5. Ainsi, Mme A... B... n’établit pas que la décision dont elle demande la suspension génère un préjudice grave et immédiat sur sa situation administrative et personnelle nécessitant que le juge en prononce la suspension sans attendre le jugement au fond quant à la légalité de ladite décision. Dans ces conditions, elle n’établit pas l’existence d’une situation d’urgence au sens de l’article L. 521-1 du code de justice administrative.

6. Dès lors, il y a lieu, sans qu’il soit besoin d’examiner la condition tenant à l’existence d’un doute sérieux quant à la légalité de la délibération litigieuse, de faire application des dispositions de l’article L. 522-3 du code de justice administrative et de rejeter la requête en toutes ses conclusions, y compris celles tendant à l’application des dispositions de l’article L. 761-1 du code de justice administrative, la requérante n’ayant pas, au surplus, eu recours à l’assistance d’un avocat et ne justifiant pas avoir exposé des frais pour la présente instance.





O R D O N N E :


Article 1er : La requête de Mme A... B... est rejetée.

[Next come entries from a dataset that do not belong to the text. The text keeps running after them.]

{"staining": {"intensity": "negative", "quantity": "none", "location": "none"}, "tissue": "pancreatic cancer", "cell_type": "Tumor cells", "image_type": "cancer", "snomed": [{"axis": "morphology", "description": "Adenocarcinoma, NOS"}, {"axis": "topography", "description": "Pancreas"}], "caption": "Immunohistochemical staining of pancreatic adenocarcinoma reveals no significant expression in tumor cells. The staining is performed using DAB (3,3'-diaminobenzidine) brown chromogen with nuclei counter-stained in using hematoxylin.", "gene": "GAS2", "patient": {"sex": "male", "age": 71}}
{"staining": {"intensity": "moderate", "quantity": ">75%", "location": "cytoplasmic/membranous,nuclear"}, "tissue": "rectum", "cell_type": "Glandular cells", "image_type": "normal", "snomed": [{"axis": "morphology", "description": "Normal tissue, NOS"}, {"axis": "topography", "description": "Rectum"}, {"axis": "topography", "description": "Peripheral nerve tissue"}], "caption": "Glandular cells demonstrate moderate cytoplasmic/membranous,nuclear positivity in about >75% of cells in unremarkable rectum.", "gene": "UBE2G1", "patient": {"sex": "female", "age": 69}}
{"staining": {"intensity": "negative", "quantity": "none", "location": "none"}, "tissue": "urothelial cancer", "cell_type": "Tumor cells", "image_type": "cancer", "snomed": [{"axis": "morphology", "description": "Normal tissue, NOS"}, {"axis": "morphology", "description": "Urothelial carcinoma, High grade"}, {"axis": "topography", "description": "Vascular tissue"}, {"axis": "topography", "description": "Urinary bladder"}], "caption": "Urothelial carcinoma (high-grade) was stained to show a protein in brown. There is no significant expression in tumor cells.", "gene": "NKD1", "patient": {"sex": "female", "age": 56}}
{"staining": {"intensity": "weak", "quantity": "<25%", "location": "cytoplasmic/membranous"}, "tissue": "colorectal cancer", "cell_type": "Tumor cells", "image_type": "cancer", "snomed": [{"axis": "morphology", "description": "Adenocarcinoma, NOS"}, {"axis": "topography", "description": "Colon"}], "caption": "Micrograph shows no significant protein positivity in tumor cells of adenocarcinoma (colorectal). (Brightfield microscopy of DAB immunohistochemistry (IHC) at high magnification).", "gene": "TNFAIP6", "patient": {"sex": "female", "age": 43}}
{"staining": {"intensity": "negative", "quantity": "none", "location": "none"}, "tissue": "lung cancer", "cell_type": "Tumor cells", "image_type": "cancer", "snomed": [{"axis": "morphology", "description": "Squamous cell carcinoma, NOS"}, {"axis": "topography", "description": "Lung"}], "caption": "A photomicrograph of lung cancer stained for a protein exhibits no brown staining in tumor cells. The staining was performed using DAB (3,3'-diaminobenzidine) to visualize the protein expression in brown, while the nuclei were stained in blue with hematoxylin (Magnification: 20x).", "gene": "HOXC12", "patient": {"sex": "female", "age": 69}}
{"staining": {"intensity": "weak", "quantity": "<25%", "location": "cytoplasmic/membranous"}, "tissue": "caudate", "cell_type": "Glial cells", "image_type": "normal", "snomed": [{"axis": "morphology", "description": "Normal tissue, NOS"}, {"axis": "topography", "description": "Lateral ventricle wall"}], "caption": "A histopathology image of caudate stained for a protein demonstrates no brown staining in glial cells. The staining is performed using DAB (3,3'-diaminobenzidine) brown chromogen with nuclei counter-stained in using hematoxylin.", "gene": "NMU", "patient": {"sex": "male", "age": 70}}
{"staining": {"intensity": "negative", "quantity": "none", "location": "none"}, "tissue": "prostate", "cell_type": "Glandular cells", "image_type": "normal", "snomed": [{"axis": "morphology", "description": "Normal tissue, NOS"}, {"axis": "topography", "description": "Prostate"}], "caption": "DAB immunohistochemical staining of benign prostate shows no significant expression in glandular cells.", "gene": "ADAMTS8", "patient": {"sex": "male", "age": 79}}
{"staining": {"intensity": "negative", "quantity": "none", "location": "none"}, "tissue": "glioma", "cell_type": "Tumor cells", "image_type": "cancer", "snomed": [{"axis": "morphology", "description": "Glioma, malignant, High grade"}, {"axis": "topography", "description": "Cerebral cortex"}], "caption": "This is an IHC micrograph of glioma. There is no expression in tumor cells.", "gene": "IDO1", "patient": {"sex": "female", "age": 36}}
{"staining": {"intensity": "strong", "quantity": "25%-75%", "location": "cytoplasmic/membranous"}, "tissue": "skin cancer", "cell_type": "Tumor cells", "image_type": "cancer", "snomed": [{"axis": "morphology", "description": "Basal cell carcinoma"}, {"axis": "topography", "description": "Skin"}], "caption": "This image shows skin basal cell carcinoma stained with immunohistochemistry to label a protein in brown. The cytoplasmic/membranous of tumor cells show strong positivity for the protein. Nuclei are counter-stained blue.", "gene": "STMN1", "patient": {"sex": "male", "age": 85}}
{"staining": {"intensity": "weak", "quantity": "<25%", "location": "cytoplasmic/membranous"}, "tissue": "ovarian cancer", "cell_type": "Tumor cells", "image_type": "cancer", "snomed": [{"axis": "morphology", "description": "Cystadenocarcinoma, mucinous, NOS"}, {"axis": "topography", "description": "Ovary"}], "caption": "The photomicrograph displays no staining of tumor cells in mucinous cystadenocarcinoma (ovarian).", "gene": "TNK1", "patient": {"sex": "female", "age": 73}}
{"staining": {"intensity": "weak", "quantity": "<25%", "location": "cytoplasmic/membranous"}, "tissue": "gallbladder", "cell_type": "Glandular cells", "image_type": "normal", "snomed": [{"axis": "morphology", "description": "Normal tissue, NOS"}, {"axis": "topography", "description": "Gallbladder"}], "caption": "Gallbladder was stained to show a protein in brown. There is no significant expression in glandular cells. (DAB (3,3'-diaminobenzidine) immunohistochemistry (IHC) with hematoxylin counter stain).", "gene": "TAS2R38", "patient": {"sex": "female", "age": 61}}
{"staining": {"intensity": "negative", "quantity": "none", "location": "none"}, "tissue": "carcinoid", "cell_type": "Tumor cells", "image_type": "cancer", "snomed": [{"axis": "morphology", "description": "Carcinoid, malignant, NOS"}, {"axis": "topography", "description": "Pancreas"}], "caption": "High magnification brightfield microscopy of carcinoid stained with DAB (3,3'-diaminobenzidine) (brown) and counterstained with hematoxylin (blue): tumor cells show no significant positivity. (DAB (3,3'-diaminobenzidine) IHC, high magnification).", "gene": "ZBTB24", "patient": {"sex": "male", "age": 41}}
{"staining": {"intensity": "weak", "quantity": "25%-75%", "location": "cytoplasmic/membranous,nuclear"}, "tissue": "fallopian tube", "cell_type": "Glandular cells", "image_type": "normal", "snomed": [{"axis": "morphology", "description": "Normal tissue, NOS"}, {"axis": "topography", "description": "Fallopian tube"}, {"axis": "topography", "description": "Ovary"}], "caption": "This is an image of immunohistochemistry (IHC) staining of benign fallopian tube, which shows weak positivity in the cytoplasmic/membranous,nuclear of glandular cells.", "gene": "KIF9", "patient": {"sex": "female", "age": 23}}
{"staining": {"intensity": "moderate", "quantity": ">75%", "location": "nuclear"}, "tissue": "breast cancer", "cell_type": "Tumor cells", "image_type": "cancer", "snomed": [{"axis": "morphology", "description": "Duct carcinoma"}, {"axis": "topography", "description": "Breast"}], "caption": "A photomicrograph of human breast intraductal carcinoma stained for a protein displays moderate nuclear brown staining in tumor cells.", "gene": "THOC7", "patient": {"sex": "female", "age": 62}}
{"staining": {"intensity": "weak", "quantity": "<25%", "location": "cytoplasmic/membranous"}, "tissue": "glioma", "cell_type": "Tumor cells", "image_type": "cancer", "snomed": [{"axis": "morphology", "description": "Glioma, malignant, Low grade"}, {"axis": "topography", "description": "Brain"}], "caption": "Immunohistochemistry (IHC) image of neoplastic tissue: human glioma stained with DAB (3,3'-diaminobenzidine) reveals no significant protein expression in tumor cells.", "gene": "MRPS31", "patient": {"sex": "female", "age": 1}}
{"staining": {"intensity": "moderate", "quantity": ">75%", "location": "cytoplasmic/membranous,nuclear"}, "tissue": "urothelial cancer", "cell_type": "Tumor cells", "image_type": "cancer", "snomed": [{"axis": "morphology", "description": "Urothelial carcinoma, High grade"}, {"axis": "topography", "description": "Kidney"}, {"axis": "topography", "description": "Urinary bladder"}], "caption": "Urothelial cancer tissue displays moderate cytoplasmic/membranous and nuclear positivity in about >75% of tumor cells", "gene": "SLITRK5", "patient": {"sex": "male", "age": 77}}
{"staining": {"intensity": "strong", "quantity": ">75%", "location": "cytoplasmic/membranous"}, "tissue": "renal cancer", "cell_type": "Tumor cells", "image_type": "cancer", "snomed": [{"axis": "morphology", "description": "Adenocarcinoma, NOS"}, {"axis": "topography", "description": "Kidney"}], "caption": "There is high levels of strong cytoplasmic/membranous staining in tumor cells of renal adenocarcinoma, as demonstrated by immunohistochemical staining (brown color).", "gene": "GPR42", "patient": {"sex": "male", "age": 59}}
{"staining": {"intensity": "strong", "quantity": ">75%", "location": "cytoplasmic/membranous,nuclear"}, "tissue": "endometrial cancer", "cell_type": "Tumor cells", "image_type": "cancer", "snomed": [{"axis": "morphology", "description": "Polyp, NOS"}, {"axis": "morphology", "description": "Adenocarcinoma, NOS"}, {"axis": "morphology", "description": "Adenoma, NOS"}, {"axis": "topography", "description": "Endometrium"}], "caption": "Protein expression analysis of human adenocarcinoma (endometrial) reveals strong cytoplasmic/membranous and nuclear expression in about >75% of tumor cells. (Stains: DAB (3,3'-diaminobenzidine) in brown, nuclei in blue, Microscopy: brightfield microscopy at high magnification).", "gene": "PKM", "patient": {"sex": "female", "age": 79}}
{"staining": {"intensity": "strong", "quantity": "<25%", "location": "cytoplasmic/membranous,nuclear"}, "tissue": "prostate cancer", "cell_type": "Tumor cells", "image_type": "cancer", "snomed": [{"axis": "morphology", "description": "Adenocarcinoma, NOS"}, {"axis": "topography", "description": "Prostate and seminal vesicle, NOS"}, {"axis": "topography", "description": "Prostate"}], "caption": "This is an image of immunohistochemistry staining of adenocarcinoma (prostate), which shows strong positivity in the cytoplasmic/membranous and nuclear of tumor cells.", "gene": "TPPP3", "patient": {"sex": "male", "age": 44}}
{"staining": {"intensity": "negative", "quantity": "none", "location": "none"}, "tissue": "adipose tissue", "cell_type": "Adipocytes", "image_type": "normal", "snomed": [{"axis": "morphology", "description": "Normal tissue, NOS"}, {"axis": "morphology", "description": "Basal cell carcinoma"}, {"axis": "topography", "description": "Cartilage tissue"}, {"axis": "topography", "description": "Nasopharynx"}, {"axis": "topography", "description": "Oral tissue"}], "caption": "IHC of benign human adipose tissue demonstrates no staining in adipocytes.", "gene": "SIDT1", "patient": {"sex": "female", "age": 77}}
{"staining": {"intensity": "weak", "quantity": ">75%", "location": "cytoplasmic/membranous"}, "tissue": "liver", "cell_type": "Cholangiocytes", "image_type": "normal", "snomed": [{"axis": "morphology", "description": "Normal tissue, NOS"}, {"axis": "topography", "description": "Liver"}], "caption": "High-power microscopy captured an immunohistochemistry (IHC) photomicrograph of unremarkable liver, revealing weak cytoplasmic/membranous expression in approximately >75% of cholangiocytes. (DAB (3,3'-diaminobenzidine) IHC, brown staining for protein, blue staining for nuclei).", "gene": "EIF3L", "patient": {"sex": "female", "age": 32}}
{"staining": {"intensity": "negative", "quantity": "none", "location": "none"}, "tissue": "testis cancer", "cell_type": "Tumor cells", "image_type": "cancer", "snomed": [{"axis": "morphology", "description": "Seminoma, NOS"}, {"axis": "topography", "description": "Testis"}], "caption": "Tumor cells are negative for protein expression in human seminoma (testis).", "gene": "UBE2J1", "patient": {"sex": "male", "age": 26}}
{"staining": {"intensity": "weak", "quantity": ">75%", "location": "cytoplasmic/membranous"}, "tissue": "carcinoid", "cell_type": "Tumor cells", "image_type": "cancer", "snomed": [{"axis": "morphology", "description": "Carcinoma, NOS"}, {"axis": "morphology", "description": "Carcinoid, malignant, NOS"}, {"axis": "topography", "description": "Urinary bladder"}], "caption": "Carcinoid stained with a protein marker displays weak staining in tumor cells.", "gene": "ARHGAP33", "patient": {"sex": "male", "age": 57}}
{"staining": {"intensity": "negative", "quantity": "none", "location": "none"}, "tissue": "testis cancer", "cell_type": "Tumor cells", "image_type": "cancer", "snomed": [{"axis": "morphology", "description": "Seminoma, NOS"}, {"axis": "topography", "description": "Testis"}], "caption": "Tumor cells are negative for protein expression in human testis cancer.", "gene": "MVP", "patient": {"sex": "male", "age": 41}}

Article 2 : La présente ordonnance sera notifiée à Mme Nathalie Avy Elimas.

Fait à Paris, le 3 mars 2026.


La juge des référés,



A. C...

La République mande et ordonne au ministre de l’éducation nationale en ce qui le concerne ou à tous commissaires de justice à ce requis en ce qui concerne les voies de droit commun contre les parties privées, de pourvoir à l’exécution de la présente décision.